Como os passaros conseguem dormir em pleno voo sem cair?

Um estudo realizado nas ilhas Galápagos confirmou pela primeira vez que as aves conseguem adormecer parcialmente ou totalmente o seu cérebro enquanto planam.

Muitas aves voam centenas de quilômetros sem tocar a terra. E só conseguem isso porque conseguem dormir em pleno voo. Mas como elas conseguem fazer isso? Essa questão gerou dúvidas durante décadas até ser finalmente respondida por um cientista alemão e seus colegas após uma pesquisa nas ilhas Galápagos. Niels Rattenborg, do Instituto Max Planck de Ornitologia na Baviera, Alemanha, coordenou a equipe que demonstrou pela primeira vez que as aves dormem quando voam e que isso ocorre por períodos muito breves.

Às vezes elas dormem com um hemisfério cerebral acordado e outras vezes dormem nos dois hemisférios. Mesmo assim conseguem manter o controle aerodinâmico. Sebastián Cruz, um biólogo equatoriano especializado em aves marinhas, é coautor do estudo. Ele desempenhou um papel determinante na escolha da espécie que seria estudada: a fragata de Galápagos.

Por que fragatas?

As fragatas (fragata minor) "se alimentam exclusivamente no mar e realizam viagens de vários dias de duração sem parar, sempre voando", disse Sebastián Cruz à BBC Mundo, o serviço em espanhol da BBC. A razão mais importante para a escolha é que "ao contrário de outras aves marinhas, as fragatas não conseguem descansar na superfície do mar, já que suas penas não são impermeáveis e podem absorver água".

Elas também são grandes o bastante para suportar o peso de um leitor de ondas cerebrais e um GPS. As fragatas precisam percorrer grandes distâncias para se alimentar. Cruz disse que elas tentam cobrir a maior área possível em busca de comida no mar, voando em um grande círculo para gastar a menor quantidade possível de energia. Dessa forma, aproveitam correntes de ar e se beneficiam de sua morfologia peculiar: um corpo pequeno e asas muito grandes.

"Elas empregam uma estratégia de voo lenta, mas eficaz. Ganham altitude, centenas de metros, com correntes de ar ascendentes e depois se deslocam para a direção que querem planando de forma a ganhar distância e perder altitude."

Partes do cérebro

Os dispositivos mostraram que as fragatas conseguem dormir de maneiras diferentes, segundo Niels Rattenborg. "Um jeito é chamado de sono de ondas lentas, porque o cérebro gera esse tipo de onda que pode ser detectada em um eletroencefalograma", explica. Esse tipo de sono pode ocorrer em ambos os hemisférios cerebrais ou em apenas um. Quando ocorre em apenas um se chama sono uni-hemisférico. Nele, o olho oposto ao hemisfério cerebral permanece aberto.

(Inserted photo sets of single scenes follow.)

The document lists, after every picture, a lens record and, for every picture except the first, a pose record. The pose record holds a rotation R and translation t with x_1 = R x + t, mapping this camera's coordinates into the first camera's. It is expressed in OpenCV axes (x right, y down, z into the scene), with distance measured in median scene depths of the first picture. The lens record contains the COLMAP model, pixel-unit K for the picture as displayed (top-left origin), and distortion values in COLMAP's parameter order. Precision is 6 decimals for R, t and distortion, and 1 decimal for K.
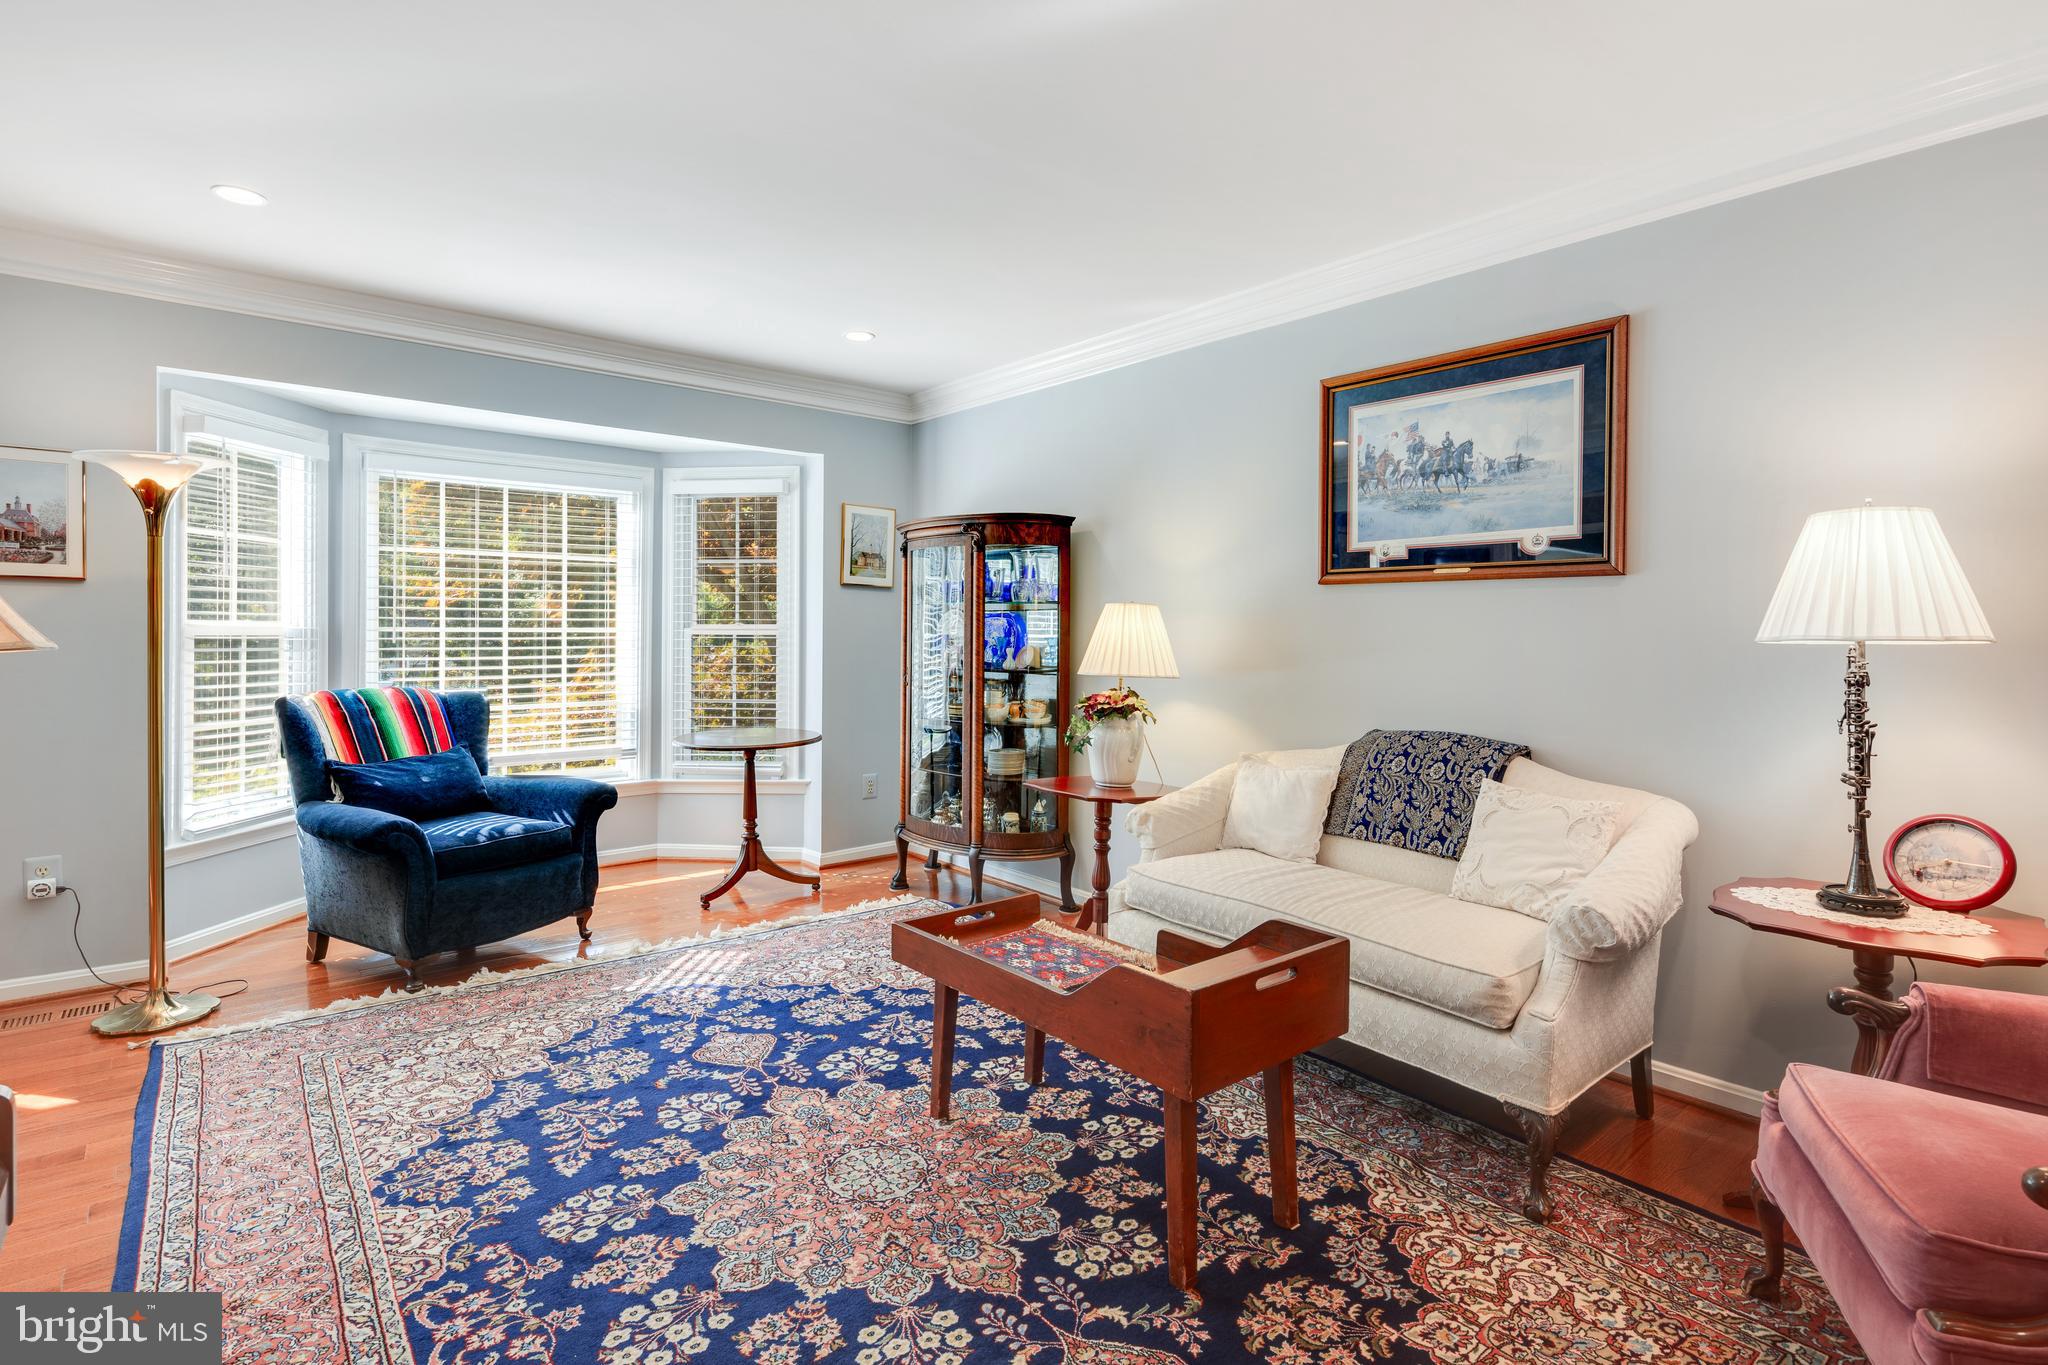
lens RADIAL K [[997.6, 0, 1053.5], [0, 997.6, 635.1], [0, 0, 1]] dist [0.008383, -0.002665]
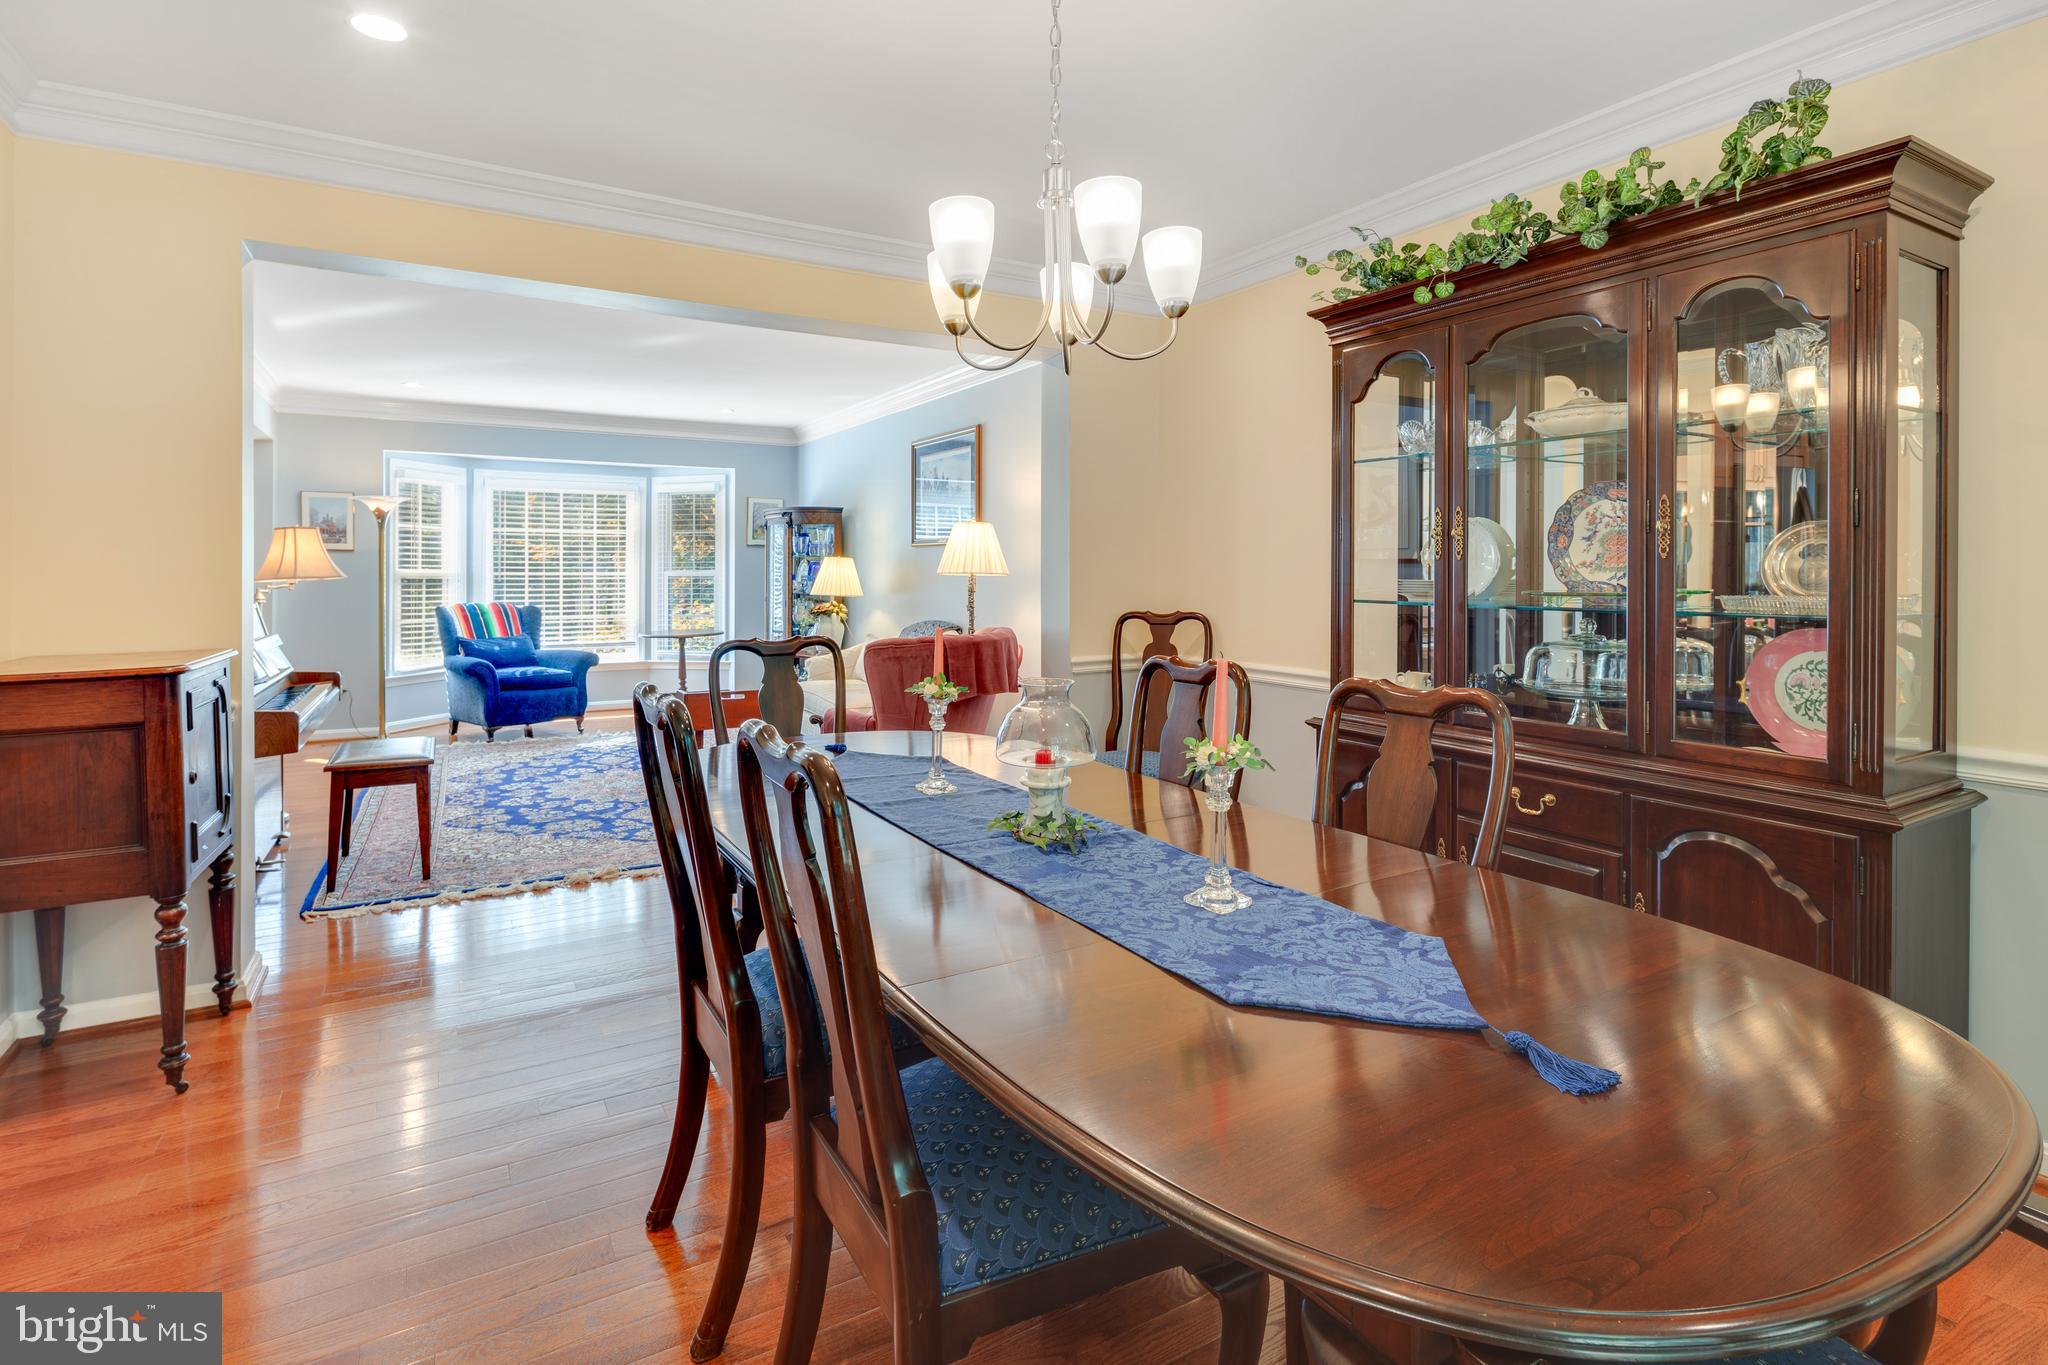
lens RADIAL K [[997.6, 0, 1055.9], [0, 997.6, 571.7], [0, 0, 1]] dist [0.008383, -0.002665]
pose [[0.988115, -0.005240, -0.153626, 0.968450], [0.004303, 0.999970, -0.006433, 0.012024], [0.153655, 0.005695, 0.988108, -1.012352]]
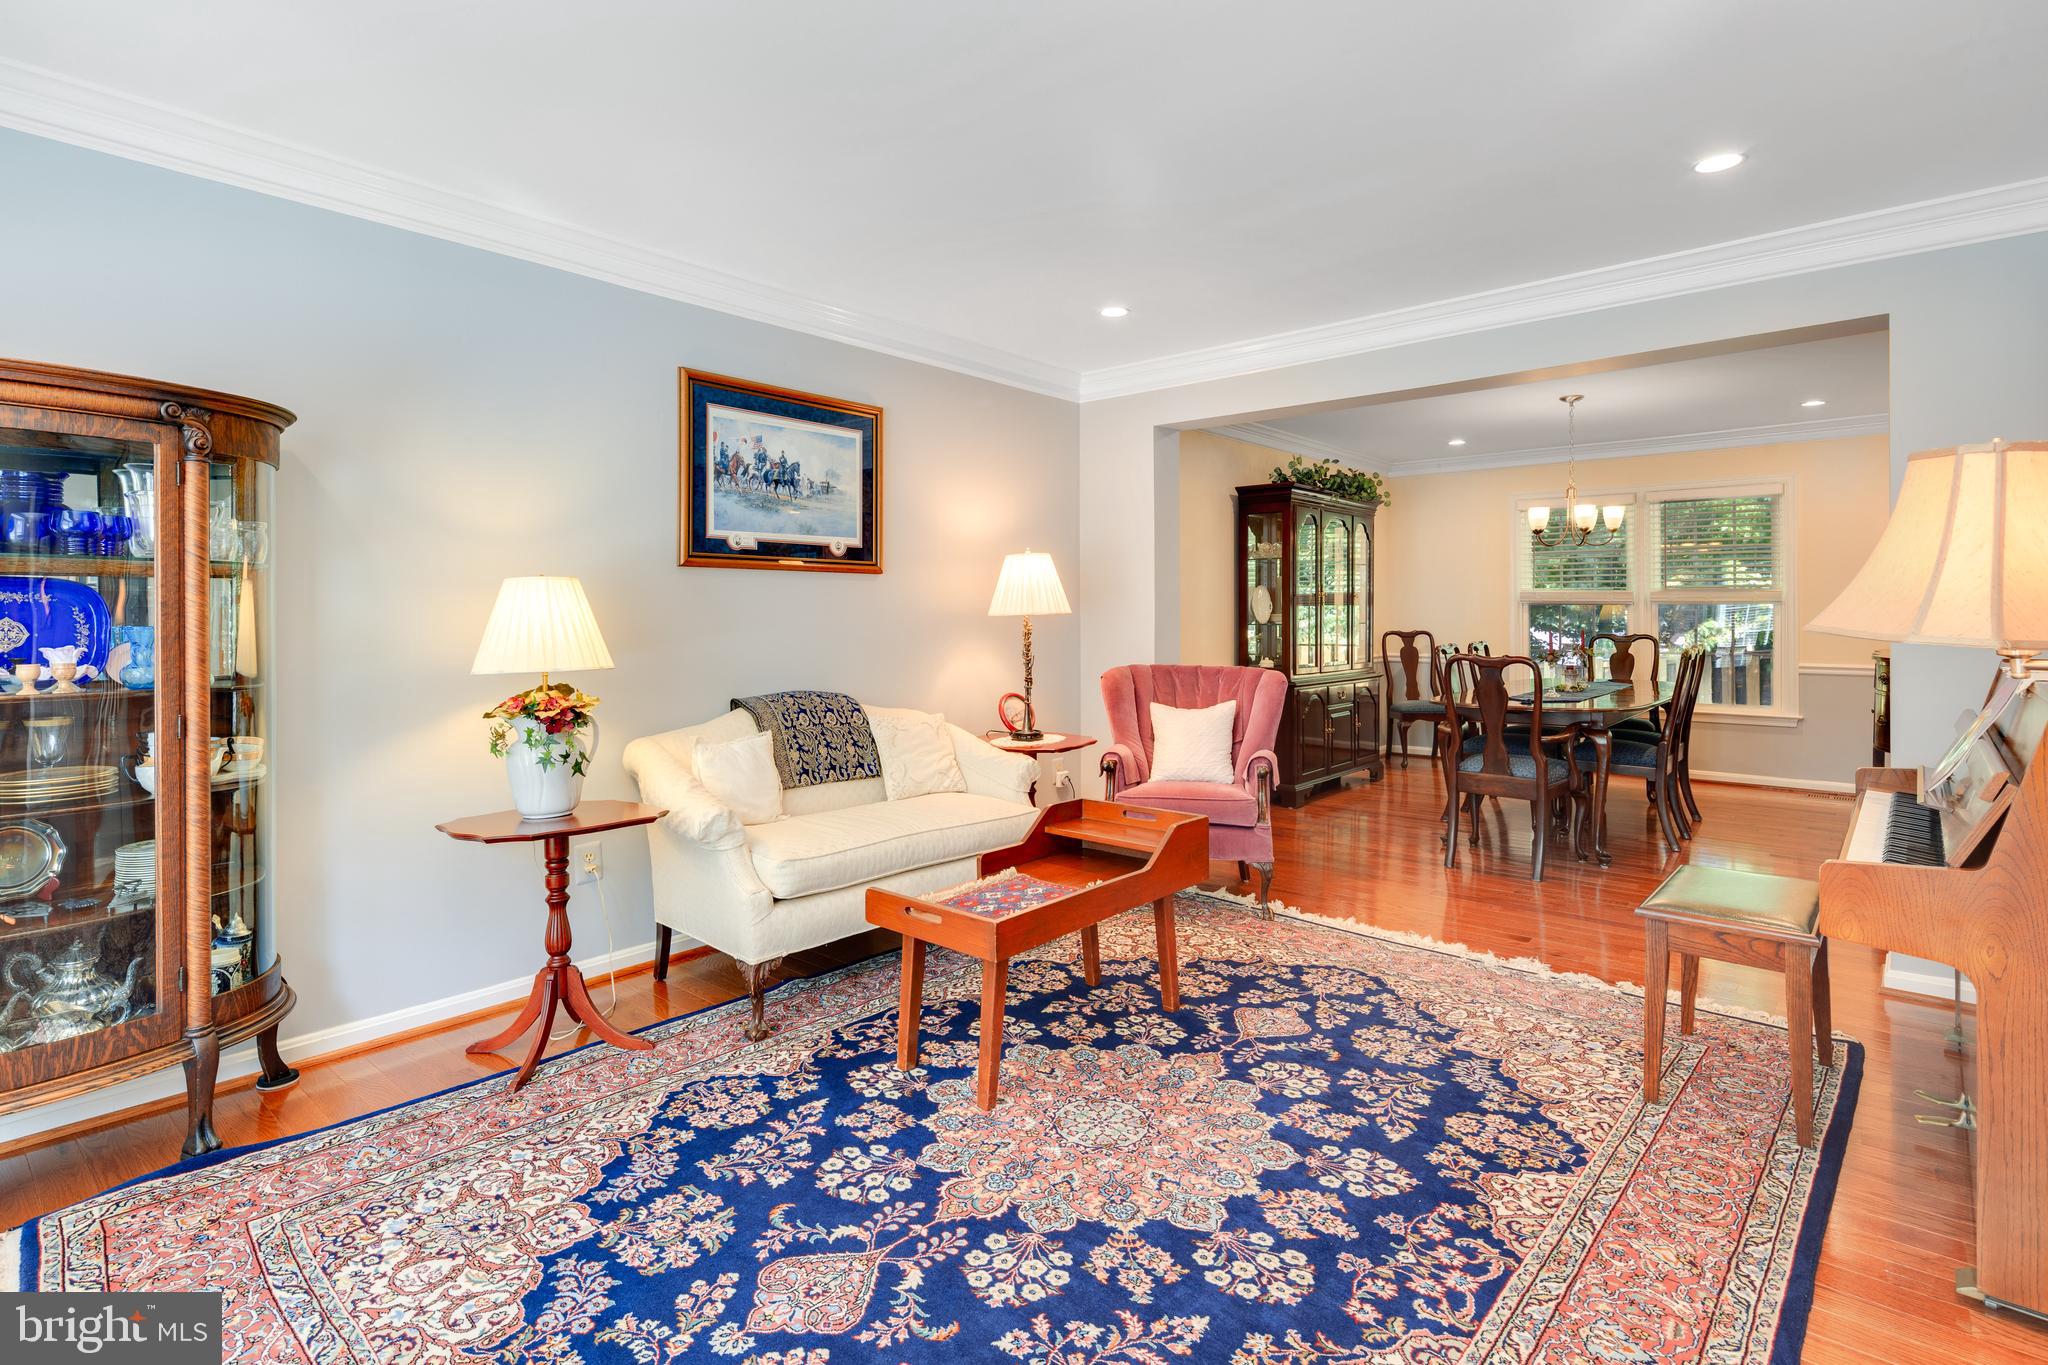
lens RADIAL K [[997.6, 0, 994.0], [0, 997.6, 618.9], [0, 0, 1]] dist [0.008383, -0.002665]
pose [[-0.121616, -0.012767, 0.992495, -0.898796], [0.008124, 0.999871, 0.013857, -0.009499], [-0.992544, 0.009749, -0.121497, 0.919111]]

42 minutos de sono por dia

Somando todos os tipos de sono, as fragatas dormem em média 42 minutos por dia. "Isso foi inesperado. Se conseguem realizar tantos tipos de sono ao voar, por que dormem tão pouco?", questiona Rattenborg. "Neste momento realmente não temos ideias sólidas para explicar como as fragatas se adaptaram a funcionar com tão pouco sono, enquanto tantas outras espécies, de abelhas a humanos, sofrem dramaticamente as consequências da falta de sono."

O pesquisador destacou que uma pesquisa sobre os mecanismos de adaptação dessas aves pode também ajudar a entender o impacto da falta de sono em seres humanos. "Baseando-se em nosso estudo do sono uni-hemisférico dos patos, Masako Tamaki e seus colegas (da Brown University dos Estados Unidos) publicaram um trabalho explicando que quando as pessoas estão em um ambiente novo, o hemisfério esquerdo dorme de forma menos profunda e responde mais a sons que o hemisfério direito, somente na primeira noite", diz. "Isso sugere que, como os patos, os seres humanos têm a capacidade de acordar ao menos parcialmente a metade de seu cérebro em resposta a circunstâncias potencialmente arriscadas."